Emergency talks are being held in an attempt to resolve the pay dispute which has seen cleansing workers strike across the country.
On Wednesday, bin strikes began in a further 13 Scottish local authorities following action taken in Edinburgh.
Unions have rejected a revised pay off of 5% from COSLA – the body which represents councils in Scotland.
They are calling for a higher offer to be made to help workers cope with the rising cost of living.
Deputy first minister John Swinney has urged local authority leaders to engage in talks to resolve the issue.
COSLA resources spokesperson, councillor Katie Hagmann, said the body has “done everything possible” to put forward the best offer it can.
“As council leaders have said consistently – we absolutely value and are grateful to our workforce,” she said.
“We fully understand that our trade union colleagues want the best possible deal for their members – especially given the concerns many within our workforce have around the cost of living crisis we are currently facing.
“That is why we as employers have done everything possible to put the best offer we can to them in the context of the extremely challenging financial circumstances Scotland’s councils have been and are continuing to face.”
Hagmann claimed that the offer amounts to one of the best offers “in decades” for local government workers.
“The reality of this new offer is that the lowest paid 12% of our workforce will get more than a 5% increase meaning that those on the Scottish Local Government Living Wage will see an overall 7.36% increase,” she said.
“This amounts to one of, if not the best offer in decades for Scottish local government workers during some of the most trying times for councils to continue to deliver the everyday essential services that our communities rely on.
“It is an offer made in good faith, which as far as we can in the current circumstances, tries to ensure that our lowest paid workers are protected from the cost of living crisis, raising the minimum hourly rate for the lowest paid within the workforce to £10.50 per hour.
“It seeks, as far as possible, to ensure sustainable long term secure employment. On that basis we look forward to continuing constructive discussions with our trade union partners.”
Wendy Dunsmore, Unite industrial officer, said: “Constructive talks have now finished involving the trade unions and the deputy First Minister, John Swinney.
“The trade unions were informed that the DFM would now engage COSLA on a mechanism which could facilitate funding but that this would not come directly from the Scottish Government.
“It would include examining fiscal flexibilities and areas of ring-fenced funding. We acknowledge that this is movement but there is no new offer on the table and the strikes continue.

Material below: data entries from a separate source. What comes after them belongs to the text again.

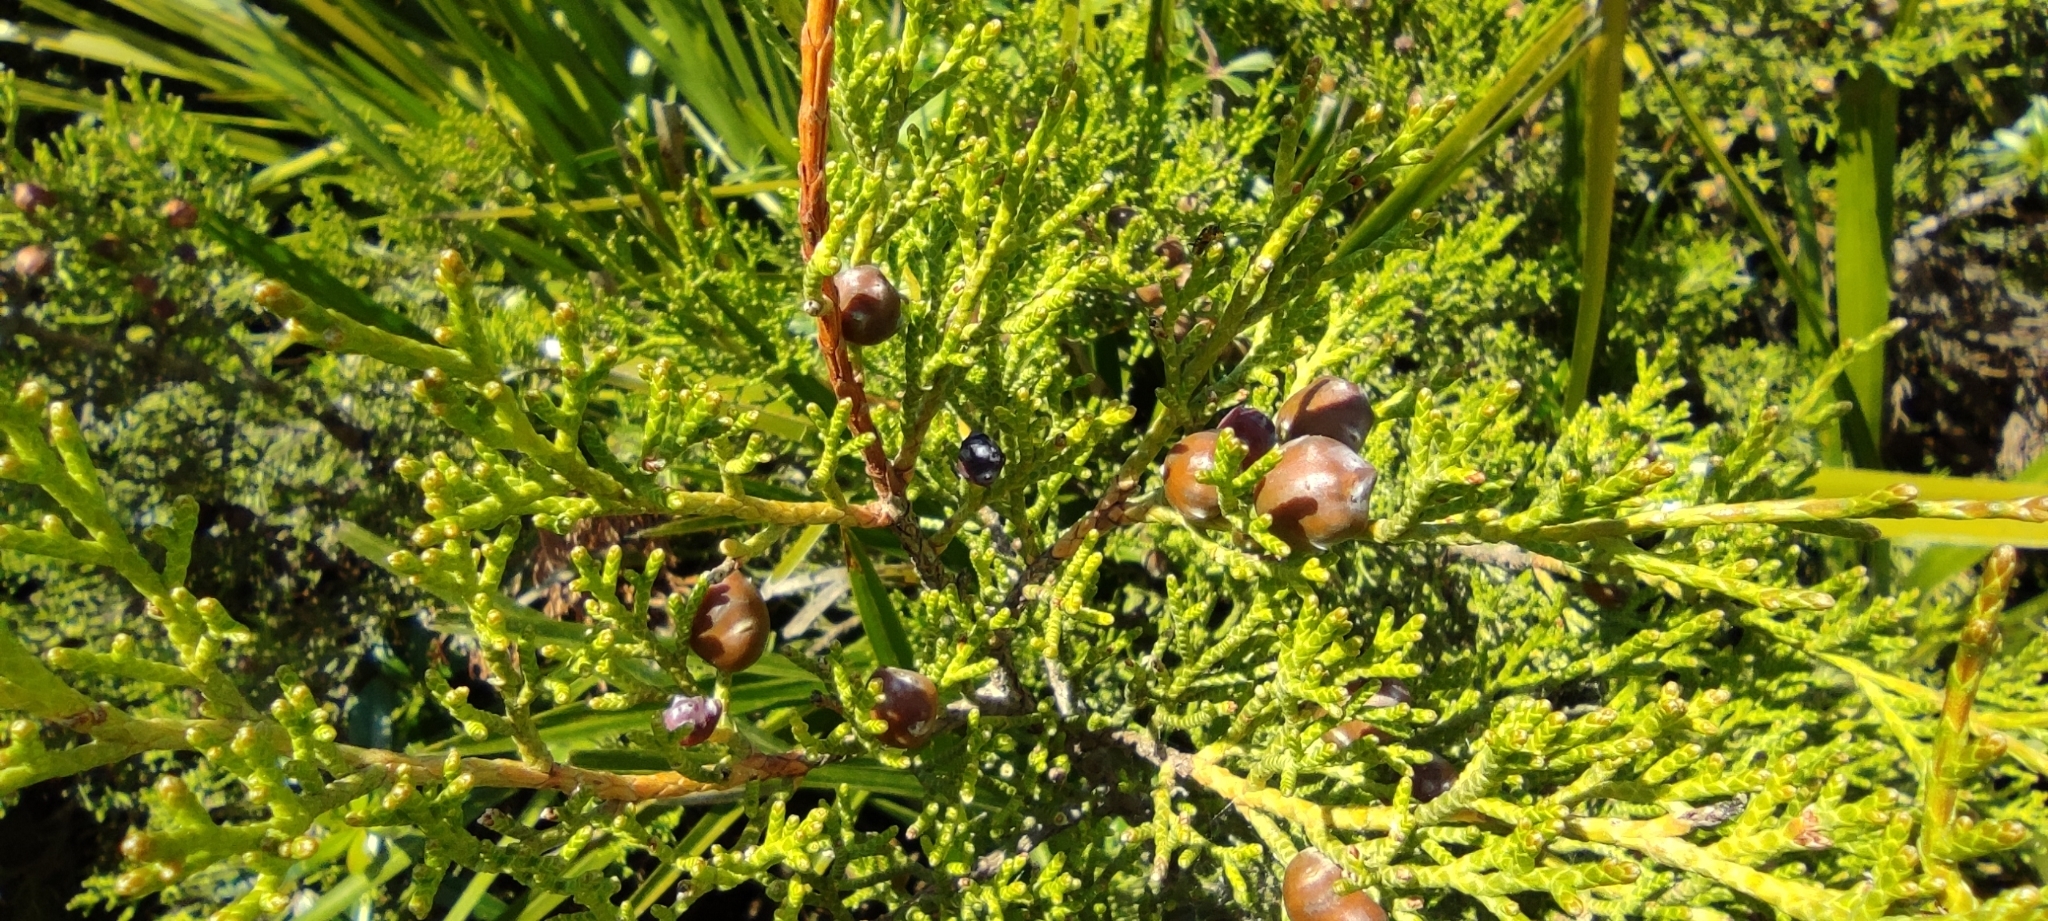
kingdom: Plantae
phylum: Tracheophyta
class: Pinopsida
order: Pinales
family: Cupressaceae
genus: Juniperus
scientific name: Juniperus phoenicea
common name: Phoenician juniper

“The trade unions are requesting that the Scottish Government directly engage in these negotiations involving COSLA and ourselves in an effort to resolve this dispute.”
Johanna Baxter, UNISON head of local government said: “We have held detailed constructive talks with Deputy First Minister this evening at St Andrews House.
“We welcome that he listened to UNISON concerns and was keen to explore how he could support getting council pay talks pay back on track.
“We were clear that we need to rethink not only the construction of the pay offer, so that those on the lowest incomes are fairly treated, we also need to explore ways in which we can increase the overall cash available to come to a fair offer.
“There was a general agreement that only two negotiating meetings in eight months on pay was not acceptable, and better processes need to be put in place to facilitate finding speedier solutions on pay.
“Although we do not have an offer today UNISON will continue to work with the deputy First Minister and COSLA to find a way forward towards a solution that benefits all our members.”